[Source extract]:
** Begin **

This complexity has created a need for demand orchestration frameworks and infrastructures that enable top-of-funnel efficiency and lead to bottom-funnel results. To help make sense of the chaos, here’s a simple three-tier framework of the essential parts of a comprehensive demand generation plan.

The 3 Tiers of a Demand Generation Plan

Let’s zoom out and take a look at the three primary levels of a demand generation plan, which encompass both the strategic, tactical and technical aspects of B2B marketing:

  1. Strategy: What is your overarching plan to achieve your team’s goals?
  2. Tactics: What specific actions will you take to implement your strategy? 
  3. Technologies: What tools are required to support your tactics?

Tier #1 Strategy: What Do You Want to Accomplish and How?

Part 1.1: Goals & Objectives

Scott Vaughan, CMO at Integrate, has written that “B2B marketing teams and sales organizations too often communicate in vague, general terms.” What did he mean? Marketing and sales teams all too often use qualitative terminology – beyond what can be supported by quantitative metrics – to convey ideas. This easily leads to confusion, inefficiency and low productivity. 

Perhaps just as harmful to companies, many B2B marketing teams focus on out-dated, short-sighted metrics such as top-funnel lead volume, or worse, vanity metrics like Facebook twitter likes. Basing decisions on the wrong metrics can be just as problematic as not being data-driven at all.

Your demand gen strategy should focus on two overarching goal categories: 

  1. The prospect and the customer
  2. Sales pipeline and revenue

In the words of Vaughan, “everything else is just noise.”

Obviously, increasing each of these will greatly depend on achieving key objectives, such as generating quality sales-accepted leads (SALs) for sales reps to convert into pipeline opportunities. The main point, however, is that you should have a clear idea of how each individual marketing effort is key to either creating new customers or increasing revenue. 

Part 1.2: Team members and roles

What does the “ideal” demand marketing team look like?

Well, that depends. It depends a lot on the size of your company and your budget. We spoke to 40 game-changing B2B marketers a few months back and found much variation in how successful companies approach team members and roles for demand gen. 

Myk Pono, Director of Marketing at Aptrinsic, blogged on Medium that an “ideal” B2B marketing team at an enterprise may include:

  1. Content Manager
  2. Web Manager
  3. Paid Acquisition Manager
  4. Marketing Ops Manager (Automation & Analytics)
  5. Marketing Lifecycle Manager
  6. Social Media & PR Manager
  7. Event & Campaign Manager

At a startup, Pono alternatively proposed the idea of three core team members who focus on lifecycle management, web dev and content, while outsourcing design, paid acquisition and marketing ops.

I take a different approach to marketing team roles. The variance between job titles and job responsibilities in marketing are so great that it hardly makes sense to say what roles a team needs. For example, within some organizations, demand gen managers handle the lead nurturing via marketing automation platforms (MAP). For other teams, marketing ops handles all things MAP, while demand gen focuses on acquiring the leads. Situations like this occur all over B2B marketing, so instead of saying what titles are needed, it’s far better to just focus on the tasks that must be completed to implement your strategy and make sure they’re logically and efficiently distributed to the individuals with the right skills, resources and time.

** End **

[Required actions]:
a. According to the demand generation text, which two overarching goal categories should a demand gen strategy focus on?
b. Write a continuation of the demand generation text that picks up after its final sentence.
The lines after this point aren't needed.

[Stored data]:
** Begin **

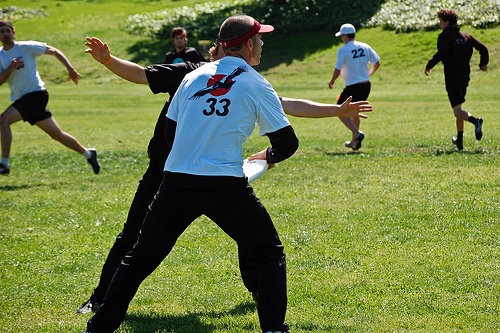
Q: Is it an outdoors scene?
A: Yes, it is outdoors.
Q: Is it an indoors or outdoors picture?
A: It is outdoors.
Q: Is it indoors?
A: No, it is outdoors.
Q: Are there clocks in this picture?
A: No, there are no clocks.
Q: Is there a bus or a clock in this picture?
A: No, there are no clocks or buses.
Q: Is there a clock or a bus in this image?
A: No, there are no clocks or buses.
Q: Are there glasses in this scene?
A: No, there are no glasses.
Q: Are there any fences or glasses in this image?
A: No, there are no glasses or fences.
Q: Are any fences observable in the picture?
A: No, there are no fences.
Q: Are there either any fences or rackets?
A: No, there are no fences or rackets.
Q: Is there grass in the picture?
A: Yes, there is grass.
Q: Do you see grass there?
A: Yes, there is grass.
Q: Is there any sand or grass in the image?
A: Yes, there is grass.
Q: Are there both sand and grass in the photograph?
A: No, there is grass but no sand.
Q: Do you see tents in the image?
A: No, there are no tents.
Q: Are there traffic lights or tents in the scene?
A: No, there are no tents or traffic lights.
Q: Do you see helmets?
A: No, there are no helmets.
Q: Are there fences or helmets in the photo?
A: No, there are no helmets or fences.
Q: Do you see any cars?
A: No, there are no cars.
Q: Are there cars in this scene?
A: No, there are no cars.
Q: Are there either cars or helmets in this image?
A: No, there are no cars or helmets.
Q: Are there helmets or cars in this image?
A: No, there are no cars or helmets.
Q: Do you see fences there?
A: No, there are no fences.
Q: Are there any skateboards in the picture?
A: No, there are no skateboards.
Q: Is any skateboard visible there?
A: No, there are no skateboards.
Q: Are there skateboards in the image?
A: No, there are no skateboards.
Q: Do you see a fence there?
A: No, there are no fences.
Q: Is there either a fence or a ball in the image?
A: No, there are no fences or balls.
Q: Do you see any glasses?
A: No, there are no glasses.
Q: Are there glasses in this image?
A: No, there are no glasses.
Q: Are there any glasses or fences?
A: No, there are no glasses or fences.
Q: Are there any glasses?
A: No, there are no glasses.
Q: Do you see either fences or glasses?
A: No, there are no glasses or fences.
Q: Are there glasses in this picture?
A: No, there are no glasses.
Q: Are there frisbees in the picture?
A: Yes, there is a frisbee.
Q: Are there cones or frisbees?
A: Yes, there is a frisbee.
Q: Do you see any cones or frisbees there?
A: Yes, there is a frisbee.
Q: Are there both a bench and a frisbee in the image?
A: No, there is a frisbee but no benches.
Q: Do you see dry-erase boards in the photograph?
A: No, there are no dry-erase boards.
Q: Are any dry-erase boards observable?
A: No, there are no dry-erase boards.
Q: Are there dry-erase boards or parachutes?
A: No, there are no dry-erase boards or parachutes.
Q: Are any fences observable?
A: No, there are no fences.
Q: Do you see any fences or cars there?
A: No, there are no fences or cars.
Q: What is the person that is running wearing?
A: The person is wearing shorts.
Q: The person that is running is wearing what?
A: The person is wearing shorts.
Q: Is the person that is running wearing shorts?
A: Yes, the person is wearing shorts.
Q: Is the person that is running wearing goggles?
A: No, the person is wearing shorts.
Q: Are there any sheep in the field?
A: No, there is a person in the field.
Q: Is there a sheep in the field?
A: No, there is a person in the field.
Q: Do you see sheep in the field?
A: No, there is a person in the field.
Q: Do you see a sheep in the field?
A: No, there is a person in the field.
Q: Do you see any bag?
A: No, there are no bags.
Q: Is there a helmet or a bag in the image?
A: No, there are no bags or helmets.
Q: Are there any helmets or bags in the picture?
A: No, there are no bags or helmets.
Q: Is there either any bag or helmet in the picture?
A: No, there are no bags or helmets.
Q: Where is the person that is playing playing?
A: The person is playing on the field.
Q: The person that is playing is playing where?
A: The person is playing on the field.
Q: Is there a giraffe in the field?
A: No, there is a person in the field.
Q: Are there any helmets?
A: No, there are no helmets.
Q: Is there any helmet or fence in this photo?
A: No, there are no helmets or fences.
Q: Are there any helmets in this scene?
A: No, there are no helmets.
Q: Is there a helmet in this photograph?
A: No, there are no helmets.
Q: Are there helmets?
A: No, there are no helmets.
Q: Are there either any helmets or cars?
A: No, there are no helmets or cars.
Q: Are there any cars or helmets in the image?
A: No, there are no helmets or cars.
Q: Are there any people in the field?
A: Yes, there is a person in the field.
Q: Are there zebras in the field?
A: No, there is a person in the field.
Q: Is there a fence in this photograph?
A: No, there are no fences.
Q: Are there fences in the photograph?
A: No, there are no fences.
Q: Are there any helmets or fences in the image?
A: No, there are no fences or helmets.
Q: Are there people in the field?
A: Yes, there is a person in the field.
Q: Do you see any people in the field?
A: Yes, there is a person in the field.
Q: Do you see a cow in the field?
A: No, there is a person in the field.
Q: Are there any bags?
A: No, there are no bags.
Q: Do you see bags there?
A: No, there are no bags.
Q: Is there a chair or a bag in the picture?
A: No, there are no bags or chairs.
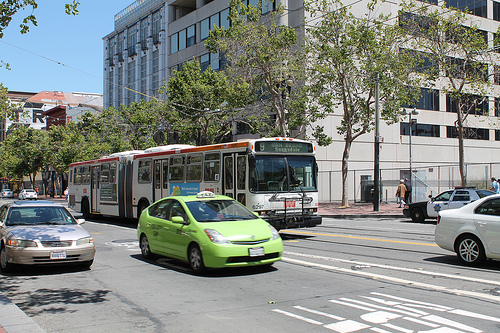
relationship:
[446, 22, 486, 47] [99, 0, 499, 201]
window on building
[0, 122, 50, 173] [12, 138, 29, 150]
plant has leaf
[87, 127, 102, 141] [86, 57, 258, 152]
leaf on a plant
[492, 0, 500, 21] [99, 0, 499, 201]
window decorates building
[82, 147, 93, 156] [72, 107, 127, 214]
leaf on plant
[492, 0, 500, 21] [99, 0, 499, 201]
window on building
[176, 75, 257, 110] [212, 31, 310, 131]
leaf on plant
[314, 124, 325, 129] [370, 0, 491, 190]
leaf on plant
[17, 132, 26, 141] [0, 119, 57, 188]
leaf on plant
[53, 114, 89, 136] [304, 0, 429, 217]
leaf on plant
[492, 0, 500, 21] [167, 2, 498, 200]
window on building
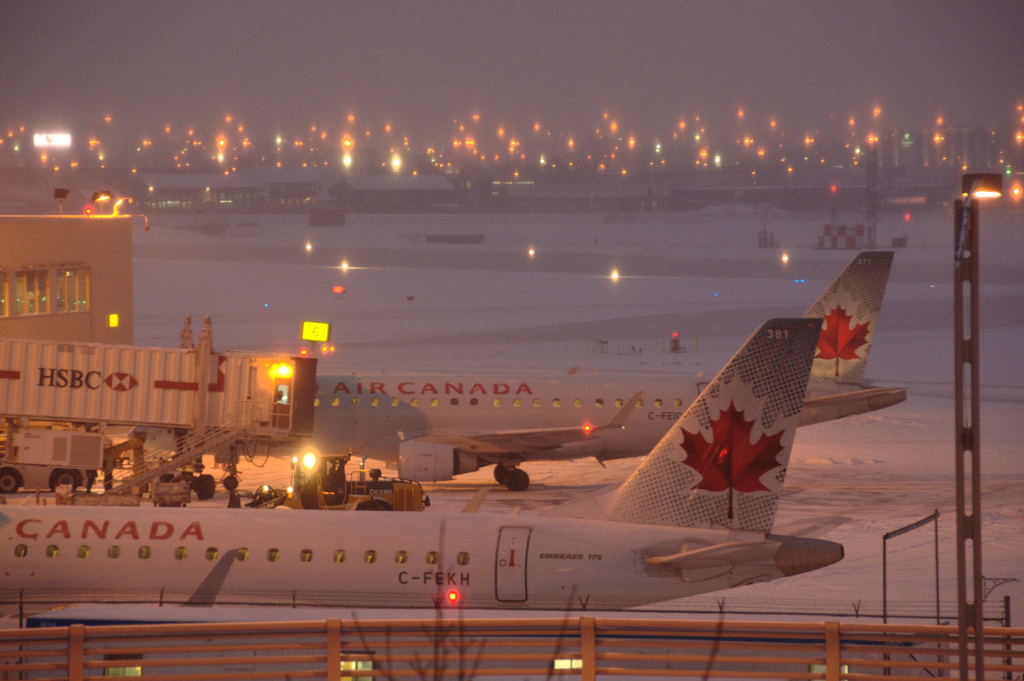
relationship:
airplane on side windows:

** End **

[Per-task answers]:
a. The prospect and the customer, and sales pipeline and revenue.

b.
Part 1.3: Target audience

If you’re not using comprehensive buyer persona profiles and/or target-account profiles based on in-depth research (e.g., closed-loop insights from your MAP and CRM data, sales and customer success teams, customer interviews, predictive analytics models, etc.), it’s time to take a step back.

Understanding your target accounts and personas is key, even if your company is just beginning your demand generation journey. At minimum, your target audience profiles should list industry, audience job titles/roles and pain points.

Once you’ve got these target audience basics down and aligned with your ideal customers, you’ll definitely need to go deeper and start filling out specifics regarding the following categories:

  • Firmographic info
  • Position info
  • Their goals, motivations and challenges
  • Their preferred resources

To see a full list of data types you’ll want to gather to create full persona and account profiles, check out this blog post: “A Useful Template to Develop (or Improve) Your B2B Buyer Personas”

Part 1.4: Content

Creating and using good marketing content is complex. There are many blogs and eBooks dedicated to the topic of effective content for demand generation. In fact, last year we published a Template for Developing a B2B Content Marketing Strategy So, I won’t spend too much time on the topic here.

Here’s the most important thing: highly-effective demand generation marketers evaluate their content strategy often, quarterly to bi-annually works well. They also evaluate their messaging strategy at least annually.

Things to evaluate when you’re looking at your content as a whole and how it affects your demand generation engine include:

  1. Persona messaging alignment
  2. Quarterly content strategy (including goals, themes, premium content and assets)
  3. Distribution of owned media (blog, website, search, social and webinars)
  4. Distribution of paid media (syndication, events, sponsorships, display, paid search, etc.)

To learn more about how B2B marketing leaders at brands like Influitive, Uberflip and Engagio manage content specifically for ABM, click here for the 45-minute, on-demand webinar: “How to Evolve Content Marketing Strategy for an ABM World.”

Part 1.5: Nurturing

Bill Colbert, Founder at Treetop Growth Strategy, says that marketers should think about nurturing from the customers perspective. He writes that lead nurturing is an opportunity to show your prospects how you can solve their greatest challenges.

That’s why one of the most common ways that companies assign newly won leads to a workflow is by asking them: “What’s your greatest challenge?” Colbert writes, “We saw a 27% improvement in sales appointments set when the pain point was referenced in the salesperson’s initial benefit statement.”

Ensuring that the content and messaging in your lead nurturing workflows are aligned with your customers’ pain points is just one way to measure efficacy. Timing, frequency and the length of lead nurturing workflows are other crucial angles to consider.

Just as importantly, ensure your leads are able to dictate the conversation, and that you’ve got behavioral-based strategies in place to communicate with less-engaged leads less often, and accelerate how you’re working with your most-engaged leads.

Part 1.6: Sales Alignment

Kathy Macchi, Vice President of Consulting Services at Inverta, says, “The most important component in the digital ecosystem is the bond between Sales and Marketing…. their ability to share strategies, processes and best practices ultimately results in a competitive advantage.”

Sales alignment isn’t the only type of alignment marketers need. You also need to closely collaborate with customer success and product development. While sales-marketing alignment is simple in theory – you “just” need communication and shared goals – it’s much more difficult in practice.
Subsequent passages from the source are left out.